Autodépendance. Les groupes sont vivement incités à accroître leur autodépendance pour se préparer au retrait progressif du PG et de l'assistance de la FAO. L'autodépendance est induite et préparée par la formation, la mobilisation de l'épargne et l'organisation horizontale des groupes PPP en organismes autogérés de type fédératif chargés de servir leurs intérêts plus généraux. Environ 121 fédérations de groupes ont été constituées.
Faire des émules
La FAO estime que l'hypothèse de travail du PPP — à savoir inscrire la participation populaire dans la pratique en constituant de petits groupes — repose sur un concept prometteur et une méthode valable. La tâche à entreprendre maintenant est de reproduire cette approche à plus grande échelle. Reproduire, ou plutôt faire des émules: diffuser les concepts, la méthodologie et les pratiques du PPP auprès des gouvernements, des donateurs et des autres organismes de développement, en cherchant à les adapter aux conditions locales.
Pour stimuler davantage ce processus, des spécialistes du développement de 14 pays se sont réunis à Arusha (Tanzanie) en 1989 dans le cadre d'un atelier international qui a permis d'établir les orientations ci-après en vue de la diffusion de l'approche PPP. Avec la publication des présentes orientations, le Programme de participation populaire entame une nouvelle phase. Les concepts et les pratiques de participation élaborés au cours de la décennie passée sont ainsi proposés pour être incorporés dans les programmes de développement rural et agricole du monde en développement tout entier.
Les origines du PPP
La collaboration qui s'exerce entre la FAO et les organisations de petits agriculteurs en Asie a nourri en grande partie la réflexion théorique et l'expérience de terrain à partir desquelles a été élaboré le PPP.
Au début des années 70, la FAO a lancé son Programme d'action en faveur des organisations rurales (PAOR), s'efforçant ainsi d'identifier quelles étaient les institutions rurales qui facilitaient la participation des agriculteurs. La principale constatation a été que les groupes informels étaient de meilleurs véhicules de la participation à la prise de décisions et à l'apprentissage collectif que les organisations plus structurées, de plus grande envergure et plus hétérogènes.
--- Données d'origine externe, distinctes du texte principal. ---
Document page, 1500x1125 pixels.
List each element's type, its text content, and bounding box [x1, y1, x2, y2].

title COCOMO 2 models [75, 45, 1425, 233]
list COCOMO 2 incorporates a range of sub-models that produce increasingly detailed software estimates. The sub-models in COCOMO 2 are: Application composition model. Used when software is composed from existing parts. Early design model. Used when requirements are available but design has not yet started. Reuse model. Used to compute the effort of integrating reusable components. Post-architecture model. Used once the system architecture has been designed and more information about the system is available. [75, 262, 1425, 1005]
Le PAOR a encouragé la FAO à définir son Programme de développement en faveur des petits agriculteurs, lancé en 1976. Le Programme a organisé des milliers de groupes participatifs au Bangladesh, en Indonésie, en République démocratique populaire Lao, au Népal, aux Philippines, à Sri Lanka et en Thaïlande. Le projet mené au Népal (à gauche) a été une grande réussite: en 1989, il avait organisé 100 000 agriculteurs et prévoyait de toucher 325 000 ménages pauvres à l'horizon 1995. Les projets à Sri Lanka et en Thaïlande ont été regroupés en projets PPP.
Les projets PPP
Afrique subsaharienne
Asie et Pacifique
Amérique latine et Caraïbes
1. Sierra Leone 2. Ghana 3. Kenya 4. Tanzanie 5. Zambie 6. Zimbabwe 7. Swaziland 8. Lesotho 9. Pakistan 10. Sri Lanka 11. Thaïlande 12. Nicaragua
Le rôle de la FAO
Chaque projet PPP est mis en œuvre par du personnel de projet national employé par l'organe d'exécution désigné. La FAO exerce un rôle de conseil technique global. Elle participe étroitement à la définition, à la formulation et au lancement de chaque projet, et conclut les accords juridiques nécessaires avec les organes d'exécution et les établissements de crédit. Au cours de la mise en œuvre du projet, elle dépêche ses propres spécialistes ou des consultants recrutés sur place en missions d'appui technique, de formation, et de suivi et d'évaluation, et assure l'administration générale du projet (y compris contrôle budgétaire, achat des principaux intrants et établissement de rapports adressés aux donateurs).
Le PPP étant une opération pilote, le rôle de la FAO y a été intensif, surtout en ce qui concerne le suivi, l'orientation et l'élaboration de manuels et de programmes de formation. Il est toutefois escompté que la deuxième génération de projets PPP exigera un soutien moins intense de la part de la FAO.